Understanding important estate planning terms is crucial when you are planning your estate. Although the terms “beneficiary” and “heir” are frequently used interchangeable by the general public, the terms actually have two very different legal meanings in most states. Both may be applicable to your estate planning purposes, making a complete understanding of the legal meanings important.
Individual states are responsible for laws, rules and regulations regarding wills and trusts, and other estate matters. Having said that, there are some common concepts, procedures and terminology used by most states.
In most jurisdictions, the word “beneficiary” refers to someone who is specifically mentioned in a Last Will and Testament or in a trust as receiving a gift. For example, if you specifically mention that you wish to give your daughter a gift of $10,000 under the terms of your Will, then your daughter is a beneficiary under the terms of the Will. If you mention that you wish to give your Secretary your vehicle under the terms of your Will, then he or she is also a beneficiary in your Will.
An heir, is someone who will inherit from your estate under the laws of intestate succession in your state. Intestate succession refers to a situation wherein you died without leaving a valid Will.

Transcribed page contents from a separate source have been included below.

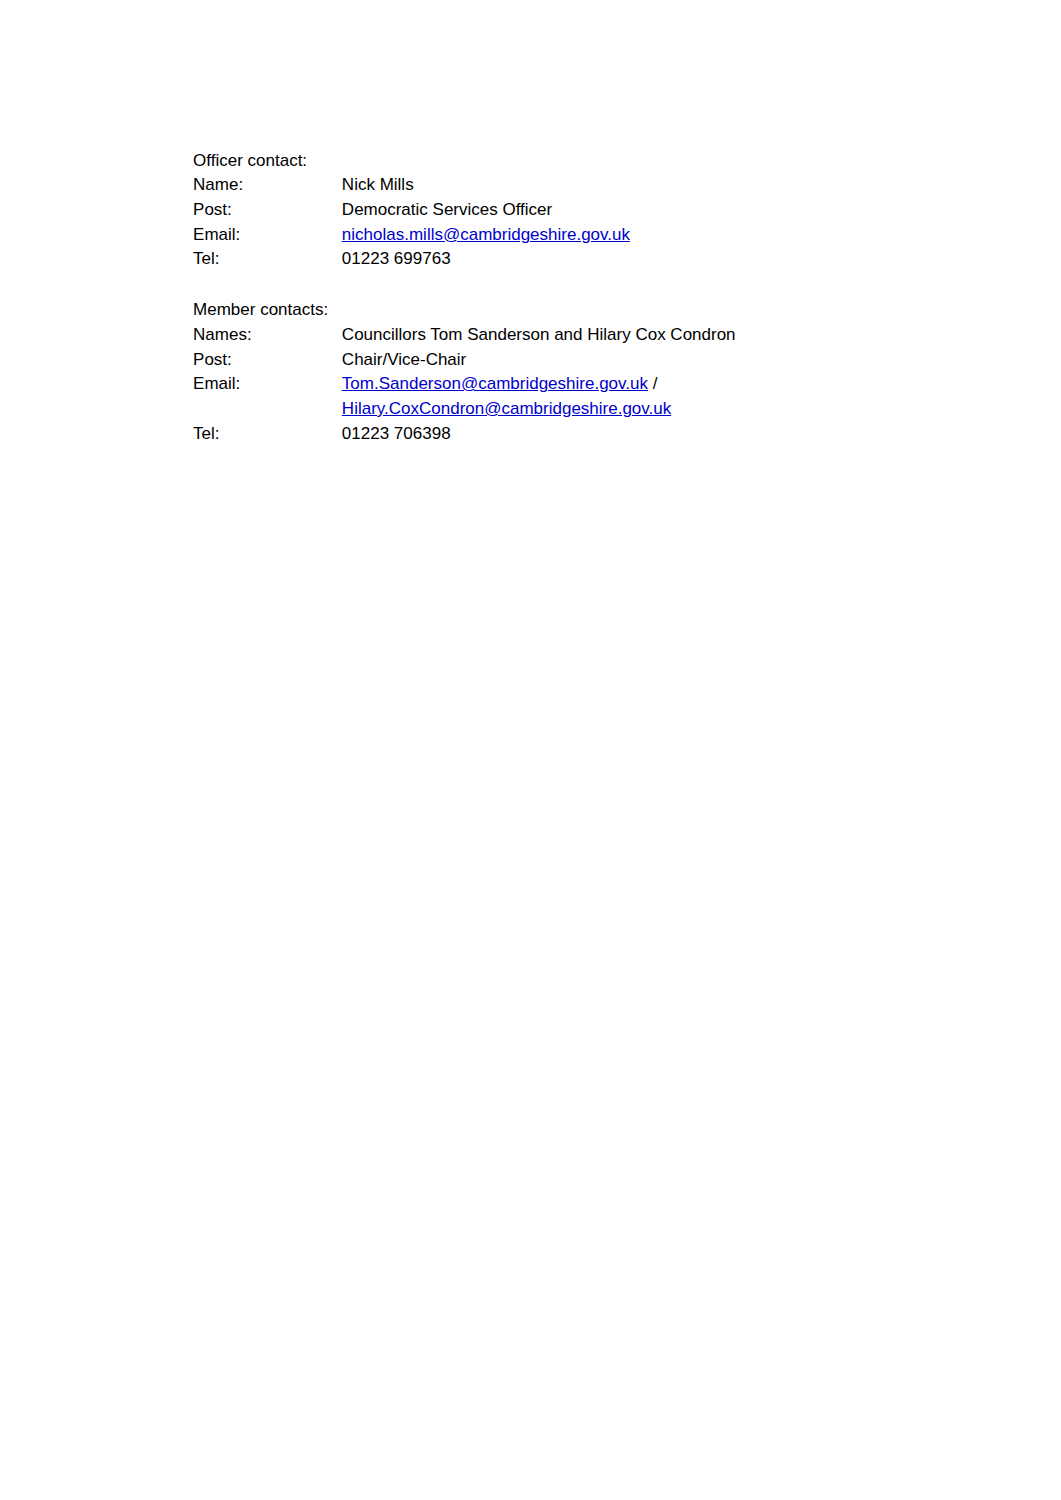Officer contact:
| Name: | Nick Mills |
| Post: | Democratic Services Officer |
| Email: | nicholas.mills@cambridgeshire.gov.uk |
| Tel: | 01223 699763 |
Member contacts:
| Names: | Councillors Tom Sanderson and Hilary Cox Condron |
| Post: | Chair/Vice-Chair |
| Email: | Tom.Sanderson@cambridgeshire.gov.uk / Hilary.CoxCondron@cambridgeshire.gov.uk |
| Tel: | 01223 706398 |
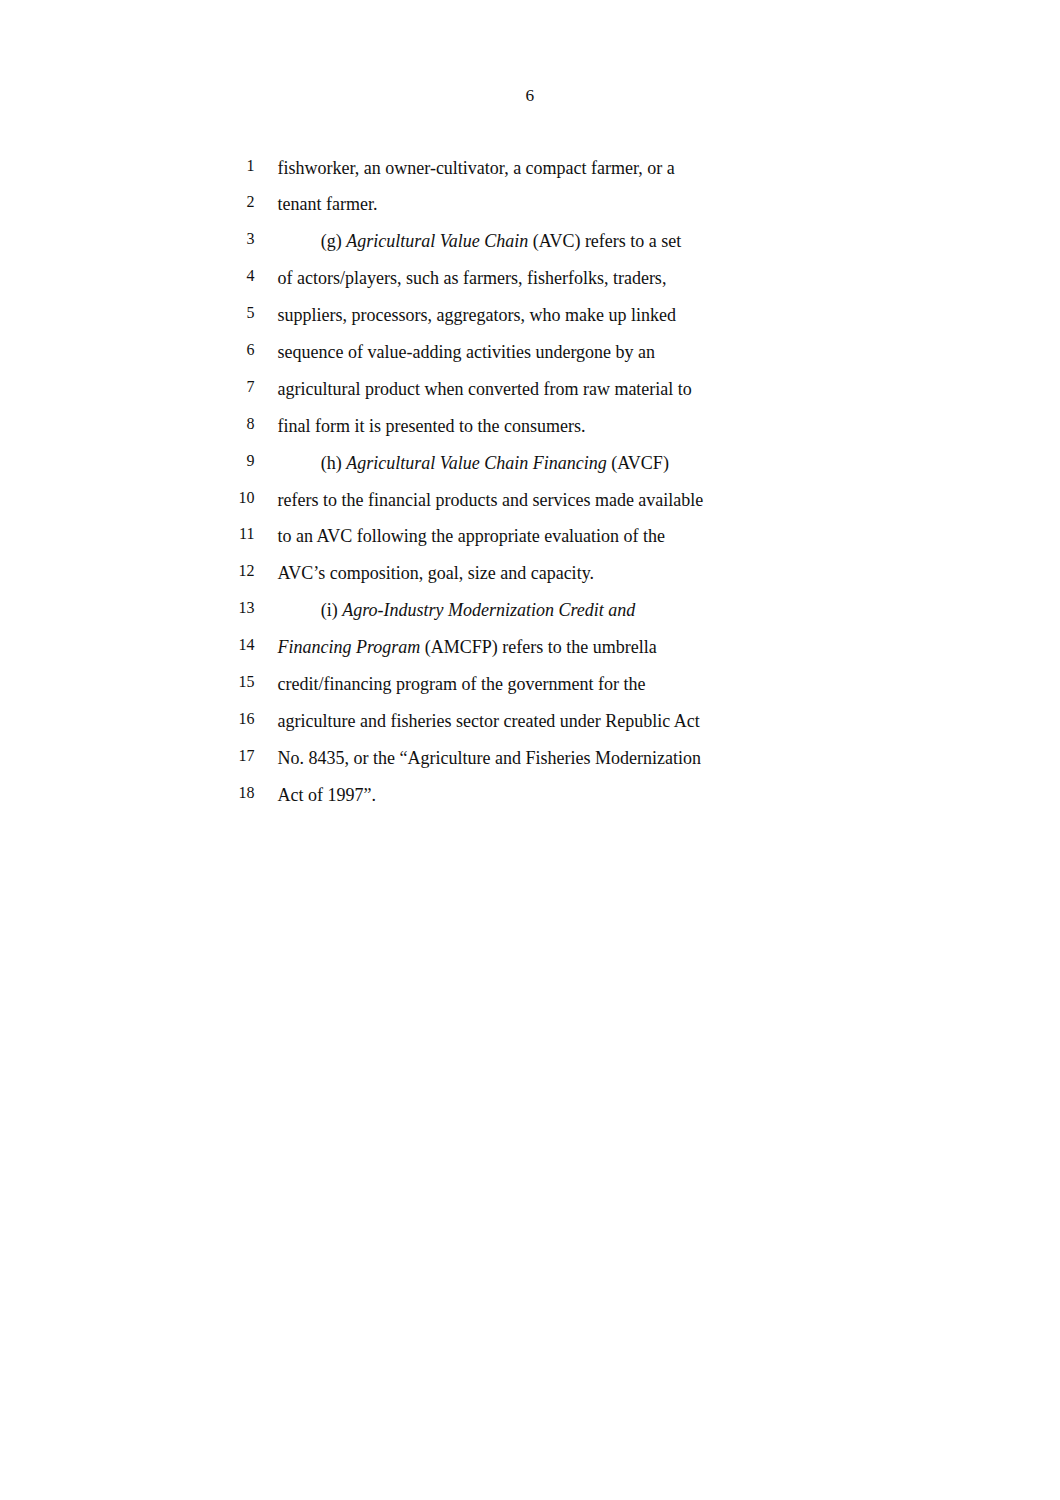6
fishworker, an owner-cultivator, a compact farmer, or a
tenant farmer.
(g) Agricultural Value Chain (AVC) refers to a set
of actors/players, such as farmers, fisherfolks, traders,
suppliers, processors, aggregators, who make up linked
sequence of value-adding activities undergone by an
agricultural product when converted from raw material to
final form it is presented to the consumers.
(h) Agricultural Value Chain Financing (AVCF)
refers to the financial products and services made available
to an AVC following the appropriate evaluation of the
AVC’s composition, goal, size and capacity.
(i) Agro-Industry Modernization Credit and
Financing Program (AMCFP) refers to the umbrella
credit/financing program of the government for the
agriculture and fisheries sector created under Republic Act
No. 8435, or the “Agriculture and Fisheries Modernization
Act of 1997”.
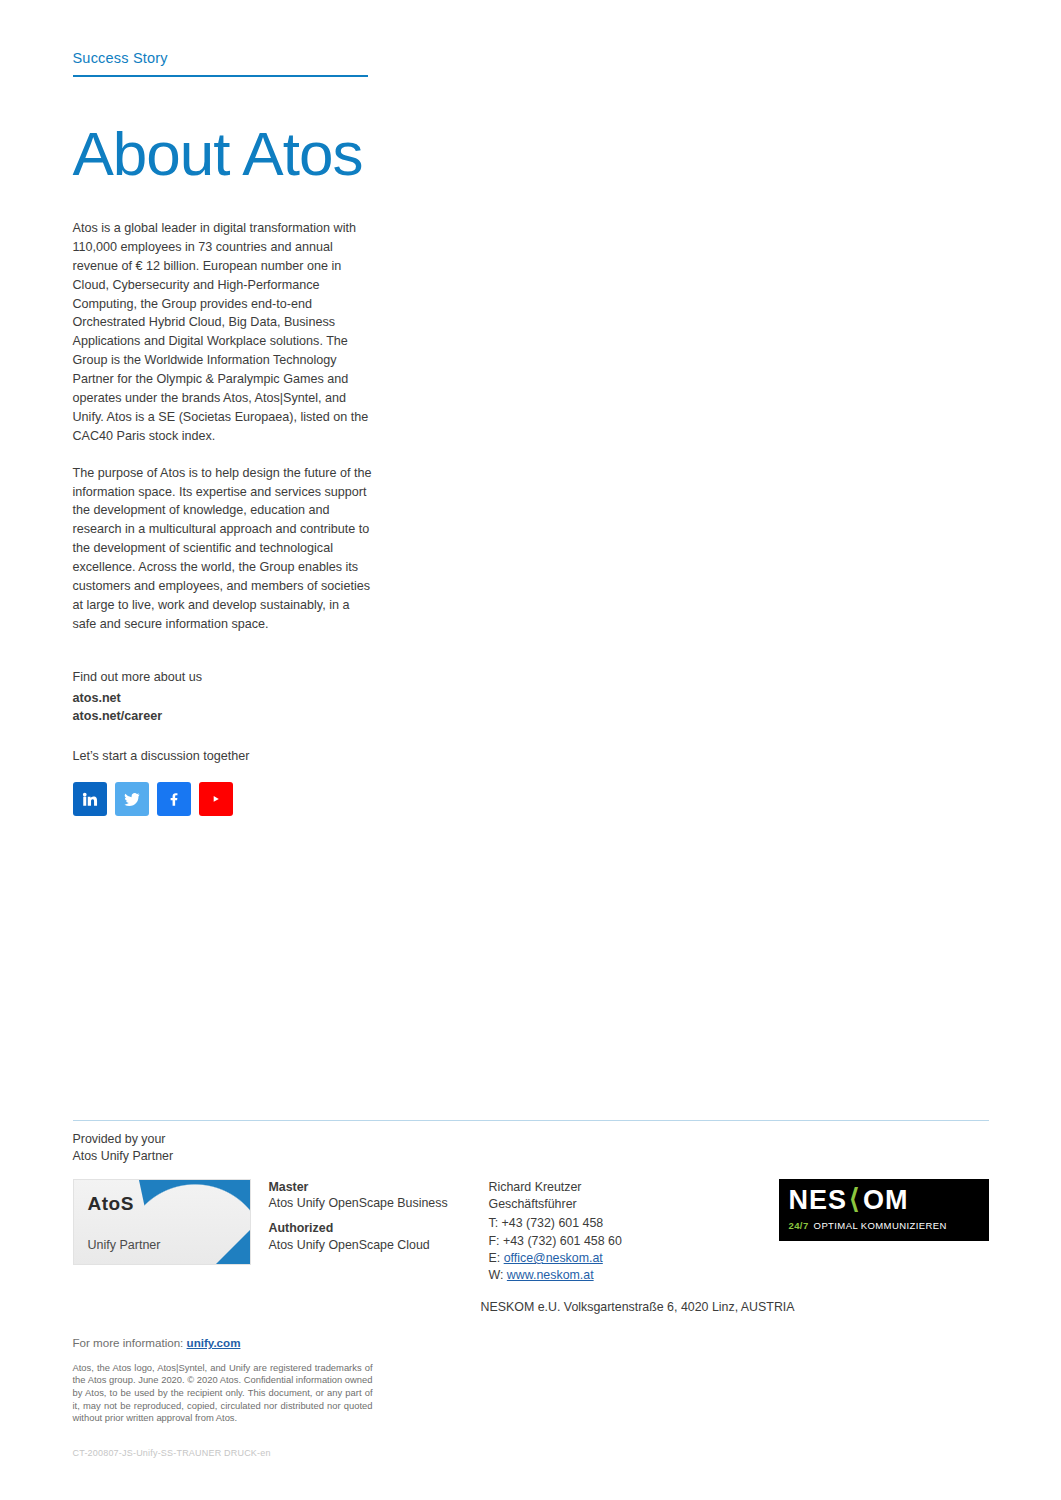Success Story
About Atos
Atos is a global leader in digital transformation with 110,000 employees in 73 countries and annual revenue of € 12 billion. European number one in Cloud, Cybersecurity and High-Performance Computing, the Group provides end-to-end Orchestrated Hybrid Cloud, Big Data, Business Applications and Digital Workplace solutions. The Group is the Worldwide Information Technology Partner for the Olympic & Paralympic Games and operates under the brands Atos, Atos|Syntel, and Unify. Atos is a SE (Societas Europaea), listed on the CAC40 Paris stock index.
The purpose of Atos is to help design the future of the information space. Its expertise and services support the development of knowledge, education and research in a multicultural approach and contribute to the development of scientific and technological excellence. Across the world, the Group enables its customers and employees, and members of societies at large to live, work and develop sustainably, in a safe and secure information space.
Find out more about us
atos.net atos.net/career
Let’s start a discussion together
Provided by your
Atos Unify Partner
Ato S
Unify Partner
Master
Atos Unify OpenScape Business
Authorized
Atos Unify OpenScape Cloud
Richard Kreutzer
Geschäftsführer
T: +43 (732) 601 458
F: +43 (732) 601 458 60
E: office@neskom.at
W: www.neskom.at
NES⟨OM
24/7 OPTIMAL KOMMUNIZIEREN
NESKOM e.U. Volksgartenstraße 6, 4020 Linz, AUSTRIA
For more information: unify.com
Atos, the Atos logo, Atos|Syntel, and Unify are registered trademarks of the Atos group. June 2020. © 2020 Atos. Confidential information owned by Atos, to be used by the recipient only. This document, or any part of it, may not be reproduced, copied, circulated nor distributed nor quoted without prior written approval from Atos.
CT-200807-JS-Unify-SS-TRAUNER DRUCK-en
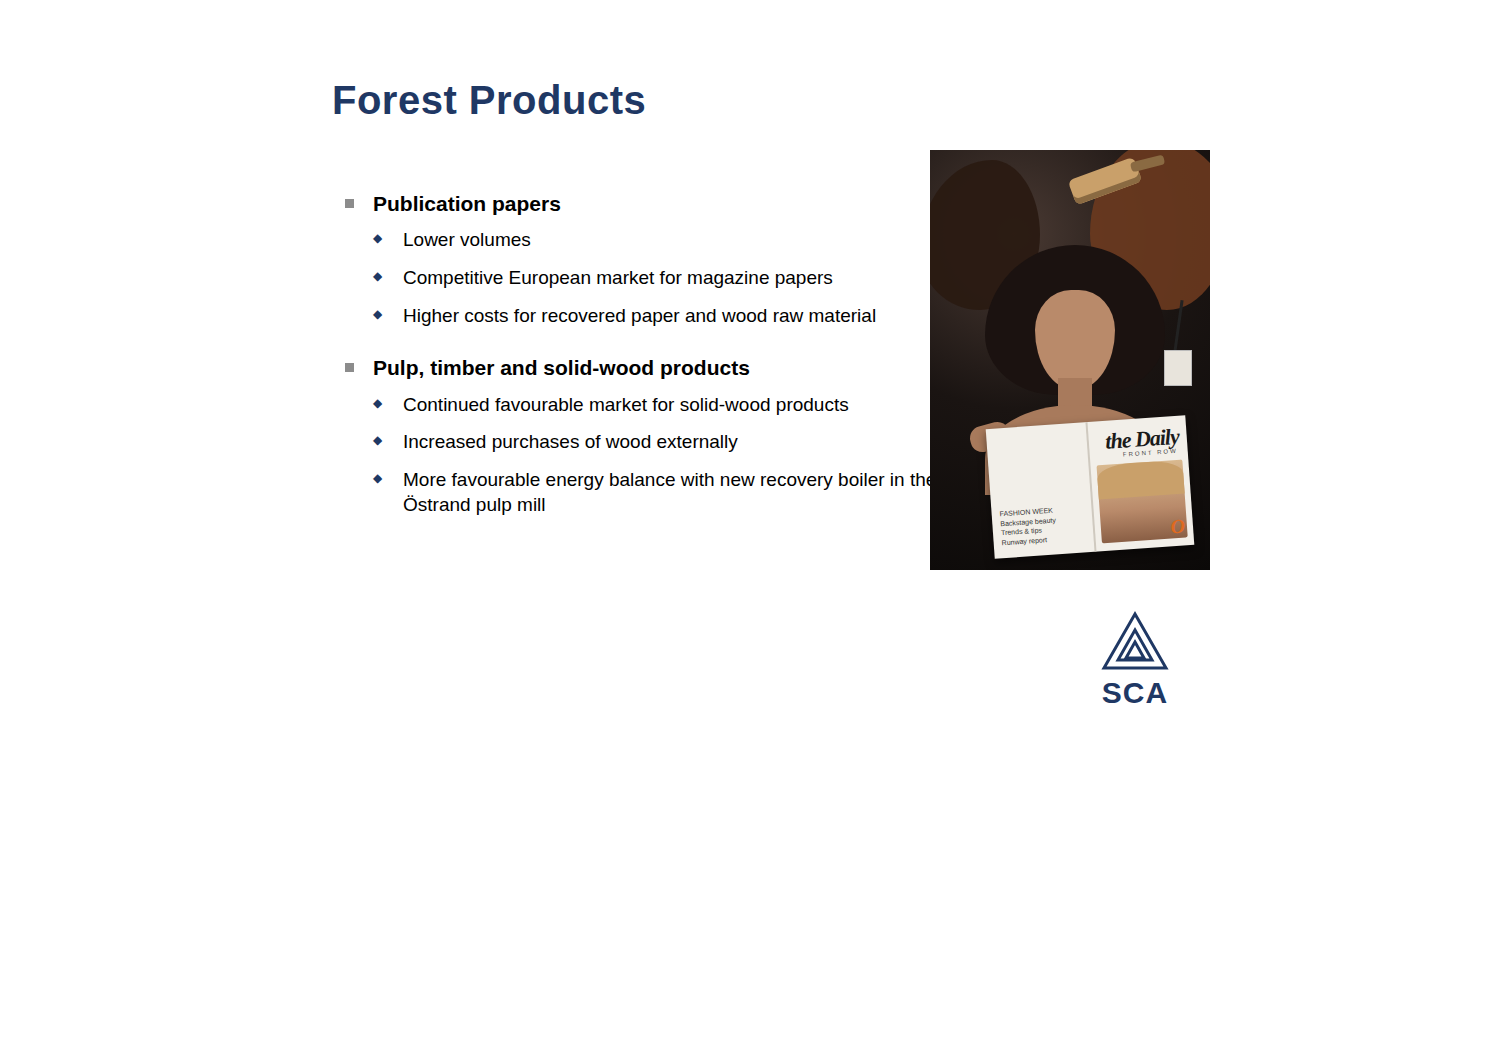Forest Products
Publication papers
Lower volumes
Competitive European market for magazine papers
Higher costs for recovered paper and wood raw material
Pulp, timber and solid-wood products
Continued favourable market for solid-wood products
Increased purchases of wood externally
More favourable energy balance with new recovery boiler in the Östrand pulp mill
the Daily
FRONT ROW
FASHION WEEK
Backstage beauty
Trends & tips
Runway report
O
SCA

An heir will also inherit any assets that are not specifically bequeathed to beneficiaries under a valid Will. Although state laws will vary, heirs are typically your spouse, children and other blood relatives. The way in which your state will be divided amongst heirs will also vary among states; however, your spouse, children and grandchildren of any deceased children typically inherit first.
A beneficiary may also be an heir and the other way around. For example, the gift of $10,000 to your daughter makes her both and heir and a beneficiary since children are considered heirs under all state laws.